Illinois has taken a major step to prevent wrongful convictions and protect innocent people from going to jail based on the word of jailhouse informants.
The Illinois statute, which is considered to be the strongest in the nation, takes aim at a system that rewarded good liars and did nothing to protect the average citizen. Here are some important facts you should know:
- Selling information to the prosecution can be lucrative. Two informants in California, for example, made more than $300,000 in just four years.
- In cases where DNA evidence has later exonerated convicted defendants, jailhouse informants were behind their convictions 16 percent of the time.
- The only other states that have adopted similar measures are California, Florida and Texas. However, Pennsylvania, New York and Washington are trying to pass legislation that would do the same.

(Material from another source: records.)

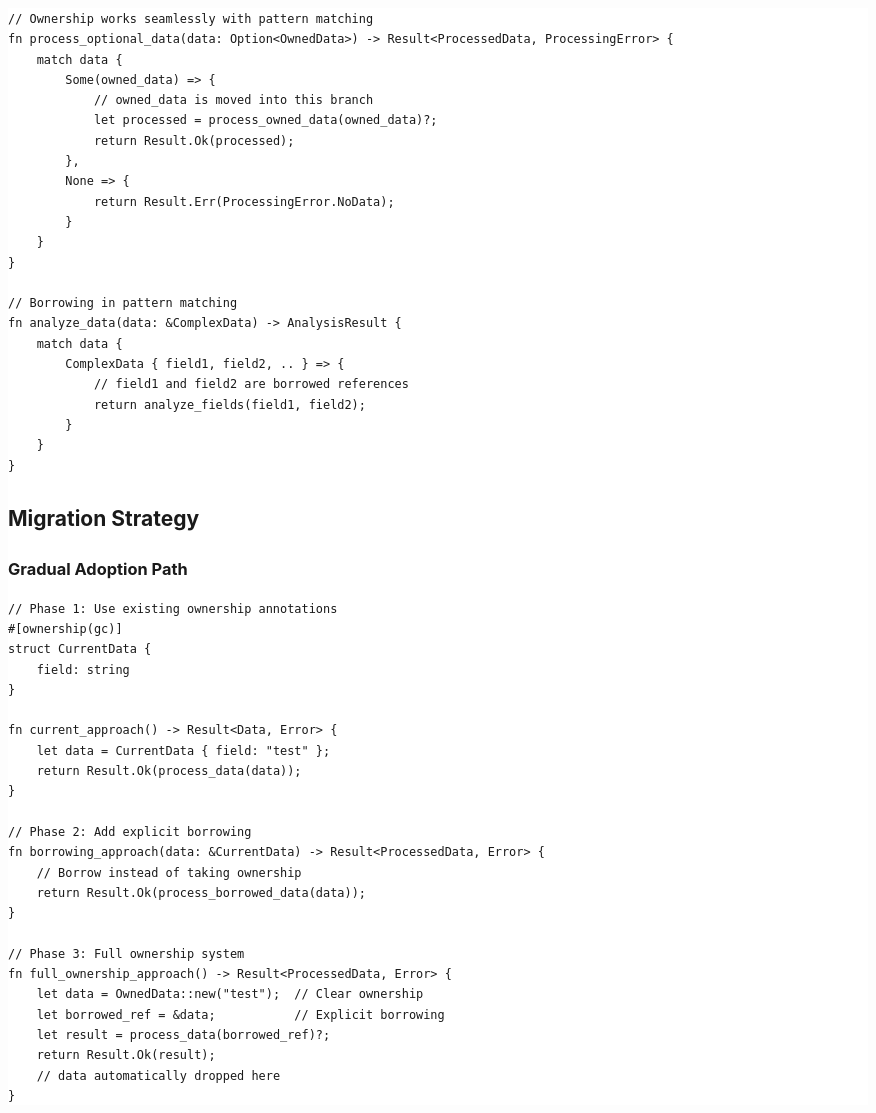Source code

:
 ```asthra
// Ownership works seamlessly with pattern matching
fn process_optional_data(data: Option<OwnedData>) -> Result<ProcessedData, ProcessingError> {
    match data {
        Some(owned_data) => {
            // owned_data is moved into this branch
            let processed = process_owned_data(owned_data)?;
            return Result.Ok(processed);
        },
        None => {
            return Result.Err(ProcessingError.NoData);
        }
    }
}

// Borrowing in pattern matching
fn analyze_data(data: &ComplexData) -> AnalysisResult {
    match data {
        ComplexData { field1, field2, .. } => {
            // field1 and field2 are borrowed references
            return analyze_fields(field1, field2);
        }
    }
}
```

## Migration Strategy

### Gradual Adoption Path

```asthra
// Phase 1: Use existing ownership annotations
#[ownership(gc)]
struct CurrentData {
    field: string
}

fn current_approach() -> Result<Data, Error> {
    let data = CurrentData { field: "test" };
    return Result.Ok(process_data(data));
}

// Phase 2: Add explicit borrowing
fn borrowing_approach(data: &CurrentData) -> Result<ProcessedData, Error> {
    // Borrow instead of taking ownership
    return Result.Ok(process_borrowed_data(data));
}

// Phase 3: Full ownership system
fn full_ownership_approach() -> Result<ProcessedData, Error> {
    let data = OwnedData::new("test");  // Clear ownership
    let borrowed_ref = &data;           // Explicit borrowing
    let result = process_data(borrowed_ref)?;
    return Result.Ok(result);
    // data automatically dropped here
}
```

Under the new statute, prosecutors in Illinois would have to disclose their intention to use a jailhouse informant's testimony a minimum of 30 days in advance of trial. This gives defense attorneys enough time to fairly investigate an informant's history and credibility. Prosecutors will also be required to explain exactly what the informant is getting out the deal -- and how many times the informant has been used in the past.
The measures aren't designed to stop prosecutors from using information that's legitimately obtained. It is designed, however, to stop "career snitches" from profiting from blatant lies. It's also designed to make the process fairer to defendants in general.
The new statute isn't without controversy. Prosecutors, naturally, don't like it. The Illinois governor actually vetoed the bill, but his veto was overturned by the state legislature. Defense attorneys, on the other hand, have good reason to cheer the new law's creation because they no longer need fear a system that incentivizes lying.
If you're facing criminal charges of any kind, this is a good time to remind yourself that silence really is your best option -- even when the police are not around. The less information you give out, the easier you'll make your defense attorney's job.